“Ye are to stay here, birdeen, and keep the door barred against my return. Not a soul is to pass over the threshold while I am gone. Ye are not to open to the knock of man, woman, or child—mind that!”

“But, father, what if some one should come in mortal need—famished with the hunger or faint with the thirst?”

He led her to the rude cupboard and pointed to the nearly empty shelves.

“There is a cruiskeen of ale and a cup o’ water, a handful o’ dry dates and some oaten cake; that is all of food or drink left in the inn. ’Twill no more than last ye till I return, and if ye fed another ye would starve. So mind the promise I put on ye this night. Ye are to shelter no one in the inn while I am gone.”

Bridget watched her father drive the camels out of the courtyard; she barred the door on his going and for two days no foot crossed the threshold of the inn. But on the night of the third day, as Bridget was making ready for bed, she heard the sound of knocking on the door.

“Who is it and what is it ye are wanting this night?” called Bridget from within, keeping the door fast.

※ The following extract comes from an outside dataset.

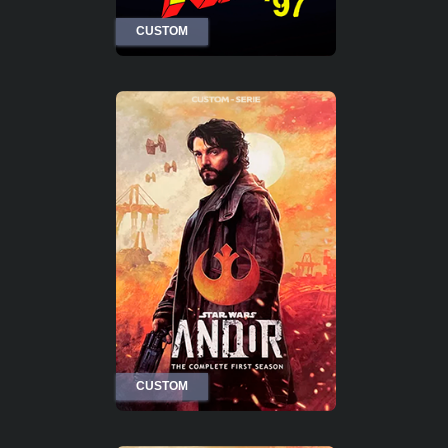
CUSTOM
CUSTOM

“God’s blessing on this house!” came in a man’s voice out of the dark. “I am Joseph, a carpenter of Arimathea, and this is Mary who is after needing a woman’s help this night. She is spent and can go no farther. Will ye give us shelter?”

“That I cannot. The promise is laid on me to give neither food nor shelter to living soul till my father comes hither. Were it not for that ’tis a glad welcome I’d be giving the both of ye.”

And then a woman’s voice came out of the darkness, a voice that set her breasts to be trembling and her heart to be leaping with joy.

“Are ye forgetting me, Bridhe astore?” said the voice.